Then Eut-le-ten answered her, "When I was a boy my Mother laid me upon the bare ground with my head on a stone, my Father placed a large rock on my forehead. Thus I was given the gift of the fair."

E-ish-so-oolth was envious of Eut-le-ten and much desired to look as young as he, so that with face so comely and so fair, she could entice the children to her lodge, wherefore she asked with evil ill concealed, "Can I by any means obtain this gift?"

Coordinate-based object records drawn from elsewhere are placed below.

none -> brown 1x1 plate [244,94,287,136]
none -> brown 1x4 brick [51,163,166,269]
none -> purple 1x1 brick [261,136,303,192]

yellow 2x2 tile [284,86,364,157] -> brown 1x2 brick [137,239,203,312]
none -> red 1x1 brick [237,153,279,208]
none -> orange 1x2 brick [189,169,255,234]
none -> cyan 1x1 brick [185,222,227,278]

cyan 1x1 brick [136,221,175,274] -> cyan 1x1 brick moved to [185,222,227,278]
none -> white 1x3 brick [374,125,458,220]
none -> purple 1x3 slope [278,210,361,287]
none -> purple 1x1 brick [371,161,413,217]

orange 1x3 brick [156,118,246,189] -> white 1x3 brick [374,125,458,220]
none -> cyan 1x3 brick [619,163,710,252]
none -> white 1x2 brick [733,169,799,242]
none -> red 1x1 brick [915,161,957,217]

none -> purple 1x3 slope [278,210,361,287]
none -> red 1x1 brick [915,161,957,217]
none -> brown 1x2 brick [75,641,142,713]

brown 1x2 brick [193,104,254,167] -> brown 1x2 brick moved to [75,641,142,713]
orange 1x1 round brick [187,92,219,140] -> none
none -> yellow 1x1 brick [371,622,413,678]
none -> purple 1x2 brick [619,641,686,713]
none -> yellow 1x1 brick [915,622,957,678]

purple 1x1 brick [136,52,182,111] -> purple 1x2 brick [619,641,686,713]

Then Eut-le-ten divining her base thought and much desiring to make an end of her, declared that if she would lie down, and on the stone which lay beside the creek recline her head, he would place upon her forehead the stone which would both mould her features like to his, and make her skin as fair. The witch determined to try the charm at once, stretching her great length upon the ground, placed her head upon the stone.

Then Eut-le-ten lifted a great rock and hurled it down upon the witches head. "Die dread E-ish-so-oolth," he cried. "No more with evil charms wilt thou entice the children to thy lonely forest home."

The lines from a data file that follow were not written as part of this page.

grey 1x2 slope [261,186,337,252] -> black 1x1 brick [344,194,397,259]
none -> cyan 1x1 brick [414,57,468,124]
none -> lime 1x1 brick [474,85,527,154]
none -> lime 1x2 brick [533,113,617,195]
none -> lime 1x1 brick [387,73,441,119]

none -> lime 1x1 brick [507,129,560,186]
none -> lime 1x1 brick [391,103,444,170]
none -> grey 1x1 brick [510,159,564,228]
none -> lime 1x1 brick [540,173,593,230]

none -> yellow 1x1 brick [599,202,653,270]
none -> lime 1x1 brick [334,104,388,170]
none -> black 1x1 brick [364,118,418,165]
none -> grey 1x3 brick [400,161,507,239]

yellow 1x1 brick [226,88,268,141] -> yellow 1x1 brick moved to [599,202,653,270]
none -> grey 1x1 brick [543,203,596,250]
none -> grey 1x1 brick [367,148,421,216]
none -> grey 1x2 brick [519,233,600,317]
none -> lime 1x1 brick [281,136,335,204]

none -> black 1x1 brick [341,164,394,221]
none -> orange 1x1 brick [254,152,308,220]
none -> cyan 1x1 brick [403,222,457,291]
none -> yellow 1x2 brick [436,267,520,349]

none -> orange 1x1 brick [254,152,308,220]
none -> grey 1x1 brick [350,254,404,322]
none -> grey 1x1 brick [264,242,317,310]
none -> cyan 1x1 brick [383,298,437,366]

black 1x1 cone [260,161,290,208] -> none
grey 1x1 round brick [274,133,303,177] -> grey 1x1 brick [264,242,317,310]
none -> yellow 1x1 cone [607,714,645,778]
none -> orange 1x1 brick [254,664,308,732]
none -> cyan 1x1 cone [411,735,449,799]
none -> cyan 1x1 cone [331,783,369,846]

So died the witch, and nevermore do mothers say when children misbehave. "Be good or I will call E-ish-so-oolth."

THE OGRE

E-ish-so-oolth's husband was a mighty man, greater than any Indian on the coast. His limbs were rugged as the wind-swept fir which grows upon the stormy outer shores. His thick and matted hair fell in tangles over his great shoulders, and his sullen eyes looked from out his forehead with angry stare. Cruel as the gaunt and hungry timber wolf, such was the mate of dread E-ish-so-oolth. Beside him, Eut-le-ten had no length of arm or strength of limb with which to fend himself, still less attack this giant of the gloomy forest track, but he possessed weapons more potent than the brutal strength of this vile chehah man. A spirit child he was, a heaven sent boy, whom no evil ever could destroy.

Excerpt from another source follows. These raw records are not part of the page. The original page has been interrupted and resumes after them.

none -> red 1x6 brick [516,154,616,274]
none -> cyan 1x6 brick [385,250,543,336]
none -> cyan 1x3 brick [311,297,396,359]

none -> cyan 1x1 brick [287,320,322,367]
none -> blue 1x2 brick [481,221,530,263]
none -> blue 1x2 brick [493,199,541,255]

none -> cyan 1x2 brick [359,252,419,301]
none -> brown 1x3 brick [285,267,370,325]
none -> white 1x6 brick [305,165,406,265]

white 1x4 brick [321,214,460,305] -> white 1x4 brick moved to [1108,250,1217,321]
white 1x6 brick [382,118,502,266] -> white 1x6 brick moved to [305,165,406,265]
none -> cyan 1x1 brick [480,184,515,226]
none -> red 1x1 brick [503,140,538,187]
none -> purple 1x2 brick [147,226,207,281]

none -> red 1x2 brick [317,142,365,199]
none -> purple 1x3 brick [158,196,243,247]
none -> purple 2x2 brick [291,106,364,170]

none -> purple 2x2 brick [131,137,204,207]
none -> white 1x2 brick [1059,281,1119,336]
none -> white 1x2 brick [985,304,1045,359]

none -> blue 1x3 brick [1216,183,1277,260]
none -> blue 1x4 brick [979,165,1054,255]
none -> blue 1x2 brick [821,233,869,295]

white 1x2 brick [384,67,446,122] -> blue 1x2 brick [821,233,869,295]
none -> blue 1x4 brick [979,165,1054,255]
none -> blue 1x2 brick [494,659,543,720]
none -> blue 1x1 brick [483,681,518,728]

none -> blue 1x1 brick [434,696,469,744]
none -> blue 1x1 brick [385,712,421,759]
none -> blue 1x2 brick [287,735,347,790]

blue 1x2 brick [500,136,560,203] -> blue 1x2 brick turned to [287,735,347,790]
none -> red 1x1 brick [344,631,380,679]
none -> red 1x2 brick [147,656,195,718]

THE DESTRUCTION OF THE OGRE

The Ogre was at work cleaving a fallen tree, using wedges formed from the hardest, toughest wood the Indians know. It was the Kla-to-mupt, the western yew. With mighty blows of his stone hammer, he sunk a wedge deep in the log, rending it open, split to the centre of its giant heart.

The thunderous blows were heard by Eut-le-ten, who with fine courage followed up the sound, until he came in view of where the huge man worked with all his might.